Happy Valentine's Day! If you haven't settled down with a nice Ivy League man yet, you're going to die alone.
Such is the advice of Susan Patton, the Princeton alumna and mother made famous last year when she doled out some motherly wisdom to the university's misguided young ladies. Now she's back with a book and an article in the Wall Street Journal. You were the cause of a million phone calls from concerned grandmothers last year, Ms. Patton. Can't you give us all a break?
Last March, in a letter to the editor of the Daily Princetonian (my college paper), the mother of two expressed concern for those looking to lean in. Don't put too much focus on your future career, she told us, when you could be directing some energy toward landing one of those highly coveted Princeton guys before graduation. After all, once a woman graduates, the clock starts ticking and she'll be undesirable before she knows it.
Now Patton has a book coming out giving us more arguments for why we should all settle right out of college. And with that book comes her Wall Street Journal piece: half advice column, half screed about kids these days, with a jab at feminism thrown in for good measure. Right out of the gate, Patton is already telling female college grads of all stripes that it's probably too late and they're likely to die alone and miserable:
Despite all of the focus on professional advancement, for most of you the cornerstone of your future happiness will be the man you marry. But chances are that you haven't been investing nearly as much energy in planning for your personal happiness as you are planning for your next promotion at work. What are you waiting for? You're not getting any younger, but the competition for the men you'd be interested in marrying most definitely is.
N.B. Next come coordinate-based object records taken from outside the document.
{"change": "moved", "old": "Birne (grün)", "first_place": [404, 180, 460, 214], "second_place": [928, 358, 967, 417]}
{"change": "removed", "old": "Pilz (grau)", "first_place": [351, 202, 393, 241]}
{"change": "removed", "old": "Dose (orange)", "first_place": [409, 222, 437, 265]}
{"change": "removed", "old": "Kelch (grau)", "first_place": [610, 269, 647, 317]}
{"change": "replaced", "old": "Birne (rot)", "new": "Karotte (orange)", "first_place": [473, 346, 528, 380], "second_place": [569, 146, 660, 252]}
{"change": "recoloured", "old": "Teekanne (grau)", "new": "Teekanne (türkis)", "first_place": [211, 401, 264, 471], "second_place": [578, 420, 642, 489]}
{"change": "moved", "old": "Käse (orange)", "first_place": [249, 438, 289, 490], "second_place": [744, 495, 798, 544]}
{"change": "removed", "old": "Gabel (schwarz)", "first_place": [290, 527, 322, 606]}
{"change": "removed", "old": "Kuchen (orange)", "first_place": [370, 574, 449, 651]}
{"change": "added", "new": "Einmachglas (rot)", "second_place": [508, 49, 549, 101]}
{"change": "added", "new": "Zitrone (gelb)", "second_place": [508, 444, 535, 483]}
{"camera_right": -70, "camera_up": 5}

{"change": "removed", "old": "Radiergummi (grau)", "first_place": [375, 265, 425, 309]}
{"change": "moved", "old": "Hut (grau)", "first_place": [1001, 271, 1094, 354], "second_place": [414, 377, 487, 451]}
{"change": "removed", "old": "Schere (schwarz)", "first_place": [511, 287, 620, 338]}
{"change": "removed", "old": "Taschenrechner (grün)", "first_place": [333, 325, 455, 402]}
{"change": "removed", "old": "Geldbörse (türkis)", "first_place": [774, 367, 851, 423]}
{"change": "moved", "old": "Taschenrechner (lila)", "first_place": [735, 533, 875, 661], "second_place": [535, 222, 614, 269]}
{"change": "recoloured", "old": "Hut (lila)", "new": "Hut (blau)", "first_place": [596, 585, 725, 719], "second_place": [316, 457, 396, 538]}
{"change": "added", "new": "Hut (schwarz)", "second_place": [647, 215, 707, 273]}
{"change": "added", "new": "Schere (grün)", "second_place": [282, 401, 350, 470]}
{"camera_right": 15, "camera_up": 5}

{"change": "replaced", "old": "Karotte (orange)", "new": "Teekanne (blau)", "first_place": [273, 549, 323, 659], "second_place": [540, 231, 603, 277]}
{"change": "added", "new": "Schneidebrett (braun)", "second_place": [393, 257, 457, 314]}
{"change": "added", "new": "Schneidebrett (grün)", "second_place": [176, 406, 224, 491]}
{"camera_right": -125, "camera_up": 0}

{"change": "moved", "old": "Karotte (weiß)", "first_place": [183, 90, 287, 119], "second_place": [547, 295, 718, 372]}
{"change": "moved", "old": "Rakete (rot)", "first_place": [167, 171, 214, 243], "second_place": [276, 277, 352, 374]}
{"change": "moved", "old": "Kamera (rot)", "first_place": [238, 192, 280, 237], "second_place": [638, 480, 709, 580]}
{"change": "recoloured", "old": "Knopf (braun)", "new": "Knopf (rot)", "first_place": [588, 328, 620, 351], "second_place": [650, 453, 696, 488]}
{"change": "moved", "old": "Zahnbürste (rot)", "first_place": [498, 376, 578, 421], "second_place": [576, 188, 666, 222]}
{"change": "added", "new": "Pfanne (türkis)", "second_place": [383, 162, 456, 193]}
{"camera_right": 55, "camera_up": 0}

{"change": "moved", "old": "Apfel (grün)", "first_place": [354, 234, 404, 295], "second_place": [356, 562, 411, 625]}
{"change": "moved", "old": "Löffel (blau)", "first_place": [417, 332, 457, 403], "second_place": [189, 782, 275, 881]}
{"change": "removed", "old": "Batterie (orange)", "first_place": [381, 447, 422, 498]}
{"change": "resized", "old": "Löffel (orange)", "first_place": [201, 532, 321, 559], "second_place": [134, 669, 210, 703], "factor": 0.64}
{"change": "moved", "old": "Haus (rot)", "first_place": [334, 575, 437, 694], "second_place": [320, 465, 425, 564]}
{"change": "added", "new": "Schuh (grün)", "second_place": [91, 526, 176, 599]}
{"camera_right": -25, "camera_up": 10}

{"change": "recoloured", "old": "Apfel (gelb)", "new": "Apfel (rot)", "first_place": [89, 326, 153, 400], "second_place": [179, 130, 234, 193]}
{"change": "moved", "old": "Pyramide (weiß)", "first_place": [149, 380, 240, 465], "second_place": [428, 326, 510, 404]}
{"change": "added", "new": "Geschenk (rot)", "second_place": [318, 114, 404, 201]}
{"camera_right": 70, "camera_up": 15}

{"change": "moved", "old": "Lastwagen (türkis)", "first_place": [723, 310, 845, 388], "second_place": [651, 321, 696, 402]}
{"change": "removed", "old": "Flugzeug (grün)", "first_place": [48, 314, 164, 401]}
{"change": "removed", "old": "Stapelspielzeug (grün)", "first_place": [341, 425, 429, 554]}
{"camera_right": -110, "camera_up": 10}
Men of the same academic caliber as her audience, we're told, "are often interested in younger, less challenging women." Yes, you heard it here first: potential soulmates aren't actually interested in you as a person. They only want the sex. Women, on the other hand, need a match with their intellectual equal. Therefore, women need to find their future husbands in college while everyone is still single. Q.E.D.
Patton doesn't tell us what lesbians should do about their marriage prospects. But she does offer other pearls of wisdom:
The grandmotherly message of yesterday is still true today: Men won't buy the cow if the milk is free.
You may not be ready for marriage in your early 20s (or maybe you are), but keep in touch with the men that you meet in college, especially the super smart ones. They'll probably do very well for themselves, and their desirability will only increase after graduation.
And if you fail to identify "the one" while you're in college, don't worry—there's always graduate school.
Patton's words do touch on an important conversation about work-life balance and the role of marriage. But telling smart girls to settle down now before they're thirty and icky is not the most productive way to contribute to the discussion.
Please, Ms. Patton, stop giving me advice. I can't handle any more phone calls from concerned relatives.